A transboundary mechanism is needed to protect the tigers
The GTF’s study recommended a series of actions on landscape, local, state, national and international level.
For landscape level, it called for steps like landscape level monitoring mechanism, a landscape authority, resource mobilisation and intensive monitoring of tigers. At the local level, the study advocated for evolving local micro-plans and strengthening community stewardship while at the state level it called for ensuring political will and synergies with existing state and central government schemes.
At the national level, the study suggested green development, linkages with federal schemes and involving the army in sensitive areas while at the international level it called for bilateral cooperation, regional cooperation, transborder protection and joint assessments.
“The three countries together need to find a common mechanism as they share boundaries as well as concerns like wildlife trafficking and habitat shrinkage,” said Gopal.

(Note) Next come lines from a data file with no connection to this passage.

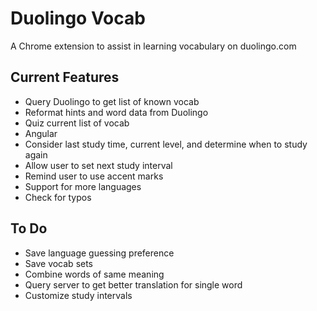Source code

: Duolingo Vocab
=============

A Chrome extension to assist in learning vocabulary on duolingo.com

## Current Features
+ Query Duolingo to get list of known vocab
+ Reformat hints and word data from Duolingo
+ Quiz current list of vocab
+ Angular
+ Consider last study time, current level, and determine when to study again
+ Allow user to set next study interval
+ Remind user to use accent marks
+ Support for more languages
+ Check for typos

## To Do ##
+ Save language guessing preference
+ Save vocab sets
+ Combine words of same meaning
+ Query server to get better translation for single word
+ Customize study intervals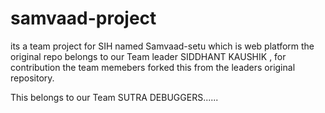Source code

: # samvaad-project
its a team project for SIH named Samvaad-setu which is web platform 
the original repo belongs to our Team leader SIDDHANT KAUSHIK , for contribution the team memebers forked this 
from the leaders original repository.

This belongs to our Team SUTRA DEBUGGERS......
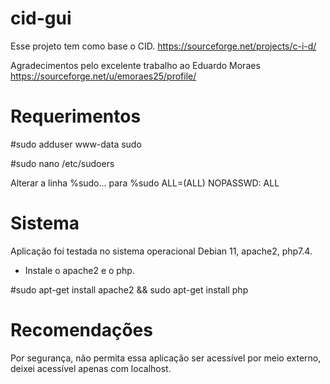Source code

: # cid-gui
Esse projeto tem como base o CID. https://sourceforge.net/projects/c-i-d/ 

Agradecimentos pelo excelente trabalho ao Eduardo Moraes https://sourceforge.net/u/emoraes25/profile/

# Requerimentos
#sudo adduser www-data sudo

#sudo nano /etc/sudoers

Alterar a linha %sudo... para %sudo ALL=(ALL) NOPASSWD: ALL

# Sistema
Aplicação foi testada no sistema operacional Debian 11, apache2, php7.4.

- Instale o apache2 e o php.

#sudo apt-get install apache2 && sudo apt-get install php

# Recomendações
Por segurança, não permita essa aplicação ser acessível por meio externo, deixei acessível apenas com localhost.
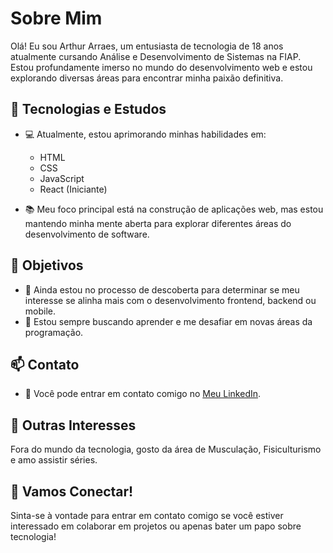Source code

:# Sobre Mim

Olá! Eu sou Arthur Arraes, um entusiasta de tecnologia de 18 anos atualmente cursando Análise e Desenvolvimento de Sistemas na FIAP. Estou profundamente imerso no mundo do desenvolvimento web e estou explorando diversas áreas para encontrar minha paixão definitiva.

## 🚀 Tecnologias e Estudos

- 💻 Atualmente, estou aprimorando minhas habilidades em:
  - HTML
  - CSS
  - JavaScript
  - React (Iniciante)

- 📚 Meu foco principal está na construção de aplicações web, mas estou mantendo minha mente aberta para explorar diferentes áreas do desenvolvimento de software.

## 🌟 Objetivos

- 🎯 Ainda estou no processo de descoberta para determinar se meu interesse se alinha mais com o desenvolvimento frontend, backend ou mobile.
- 🌱 Estou sempre buscando aprender e me desafiar em novas áreas da programação.

## 📫 Contato

- 📧 Você pode entrar em contato comigo no [Meu LinkedIn](https://www.linkedin.com/in/arthur-arraes/).

## 🌈 Outras Interesses

Fora do mundo da tecnologia, gosto da área de Musculação, Fisiculturismo e amo assistir séries.

## 🤝 Vamos Conectar!

Sinta-se à vontade para entrar em contato comigo se você estiver interessado em colaborar em projetos ou apenas bater um papo sobre tecnologia!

Going ahead, GTF’s study suggested five high altitude tiger landscapes which included Valmiki-Chitwan-Annapurna (India-Nepal), Manas-Royal Manas-Jigme Dorji (India-Bhutan), Neora Valley – Torsa – Buxa -Phibsu (India-Bhutan), Askot-Pithoragarh-Nandhaur- Suklaphanta (India-Nepal) and Arunachal-Sikkim-bordering protected areas of Bhutan (India-Bhutan).
India’s 2018 tiger estimation report had also emphasised that “ensuring the functionality of habitat corridor connectivity between source populations in India as well as with Nepal, Bhutan, Bangladesh and Myanmar tiger populations is essential for the long-term viability of tiger populations within India and the region”.
“There is an urgent need to further intensify monitoring efforts and work with several stakeholders to safeguard the potential tiger habitats across eastern and western Himalayas through strong local community stewardship and ensuring the centrality of wildlife and natural resource conservation in high mountain landscape planning,” Mohnish Kapoor, who is GTF’s head for programme and partnerships, told Mongabay-India.
Banner image: In plains as well as high altitude areas, the tiger habitats are increasingly threatened due to fragmentation. Camera trap image by Global Tiger Forum/World Wildlife Fund/Sikkim Forest Department.